It’s called Romania’s ‘Lombardy.’
The city of Suceava in northern Romania is the first region to be placed under a strict lockdown after nearly more than 600 cases of coronavirus were reported there, more than a quarter of all cases in Romania.
Local videographer, Radu Baran, created an eerie video with aerial views of different parts of the city of 100,000 on Tuesday, the first day it was placed in quarantine and posted it on Facebook and YouTube.
“Suceava was a lively city, full of life, with buzzing streets! Now we are quarantined! Let’s all be on the front line and bring Suceava back to life again!” he wrote, telling residents to “stati acasa” the Romanian for “stay home.”
The 2.48 minute minute film shows deserted streets and a few cars on other highways, roads which are normally congested.

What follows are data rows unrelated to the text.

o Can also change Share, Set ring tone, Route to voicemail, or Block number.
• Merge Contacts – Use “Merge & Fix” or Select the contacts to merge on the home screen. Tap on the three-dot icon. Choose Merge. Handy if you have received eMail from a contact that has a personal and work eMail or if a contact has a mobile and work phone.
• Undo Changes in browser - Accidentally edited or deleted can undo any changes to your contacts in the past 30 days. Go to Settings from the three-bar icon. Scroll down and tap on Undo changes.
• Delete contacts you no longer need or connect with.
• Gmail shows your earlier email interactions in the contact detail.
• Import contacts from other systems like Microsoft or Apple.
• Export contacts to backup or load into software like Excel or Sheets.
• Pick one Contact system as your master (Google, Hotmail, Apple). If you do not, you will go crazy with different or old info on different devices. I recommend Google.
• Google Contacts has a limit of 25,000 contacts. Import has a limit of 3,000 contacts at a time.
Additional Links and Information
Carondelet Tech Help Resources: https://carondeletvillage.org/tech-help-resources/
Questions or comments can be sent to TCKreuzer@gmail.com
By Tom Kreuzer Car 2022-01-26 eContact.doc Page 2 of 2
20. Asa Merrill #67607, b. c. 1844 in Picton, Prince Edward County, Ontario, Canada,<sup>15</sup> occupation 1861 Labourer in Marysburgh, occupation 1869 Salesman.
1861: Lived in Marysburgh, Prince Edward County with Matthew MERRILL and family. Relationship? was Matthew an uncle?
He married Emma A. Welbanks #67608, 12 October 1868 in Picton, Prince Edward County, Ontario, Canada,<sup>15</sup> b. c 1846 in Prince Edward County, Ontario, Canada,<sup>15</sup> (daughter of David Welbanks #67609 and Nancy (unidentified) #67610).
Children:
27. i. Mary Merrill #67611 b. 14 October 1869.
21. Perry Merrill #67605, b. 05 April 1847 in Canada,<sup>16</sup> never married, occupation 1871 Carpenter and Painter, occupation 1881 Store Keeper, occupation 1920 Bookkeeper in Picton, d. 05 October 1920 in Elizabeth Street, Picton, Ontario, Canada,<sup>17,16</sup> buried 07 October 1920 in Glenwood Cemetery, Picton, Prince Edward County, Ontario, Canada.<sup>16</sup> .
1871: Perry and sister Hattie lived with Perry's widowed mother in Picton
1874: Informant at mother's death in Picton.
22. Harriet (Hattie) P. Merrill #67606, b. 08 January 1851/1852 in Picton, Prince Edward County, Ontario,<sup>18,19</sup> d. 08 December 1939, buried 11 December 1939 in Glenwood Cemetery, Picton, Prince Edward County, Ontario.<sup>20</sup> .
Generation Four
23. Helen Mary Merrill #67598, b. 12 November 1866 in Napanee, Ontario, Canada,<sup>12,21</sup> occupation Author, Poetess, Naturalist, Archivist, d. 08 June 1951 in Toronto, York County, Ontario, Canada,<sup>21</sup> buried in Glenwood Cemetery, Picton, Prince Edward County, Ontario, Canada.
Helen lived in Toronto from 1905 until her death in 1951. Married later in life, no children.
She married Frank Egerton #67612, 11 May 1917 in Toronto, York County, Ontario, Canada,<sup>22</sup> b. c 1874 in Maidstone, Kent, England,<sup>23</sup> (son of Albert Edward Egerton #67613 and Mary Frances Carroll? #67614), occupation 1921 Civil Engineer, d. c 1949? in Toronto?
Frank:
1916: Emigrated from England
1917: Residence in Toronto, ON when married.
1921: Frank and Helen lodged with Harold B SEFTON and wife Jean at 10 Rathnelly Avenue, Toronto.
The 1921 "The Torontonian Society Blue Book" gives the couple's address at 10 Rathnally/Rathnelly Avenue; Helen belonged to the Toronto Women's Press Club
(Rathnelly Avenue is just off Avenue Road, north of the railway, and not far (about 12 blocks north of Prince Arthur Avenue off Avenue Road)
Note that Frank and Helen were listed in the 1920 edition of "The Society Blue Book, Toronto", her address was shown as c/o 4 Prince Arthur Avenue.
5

The video has a soundtrack of somber music, including violins and a background noise that almost sounds like shallow breathing, one of the symptoms of COVID-19, the virus which has sickened 2,500 people in Romania and led to 85 deaths.
One of the most visible signs of the partial lockdown which has been imposed elsewhere in Romania, is the huge reduction in traffic. Bucharest, which is notorious for its traffic jams, has seen traffic levels drop drastically after schools, offices and shops closed under a 30-day state of emergency.
Interior Minister Marcel Vela ordered Suceava and the surrounding area, with a total population of 160,000 people, to be placed under lockdown starting Tuesday after a mass infection broke out at the St John the New Hospital, infecting patients and 180 health professionals.
It is the first city in Romania to be in a tight quarantine until mid-April, with only trucked goods allowed in.
Suceava registered 638 cases of Covid-19, and 31 deaths on April 1, more than a third of the coronavirus-related deaths reported so far in Romania.
Within the quarantined area, the same rules as in the rest of the country apply. People are allowed to leave their homes for basic shopping, work, medical treatment or to take care of elderly people or children.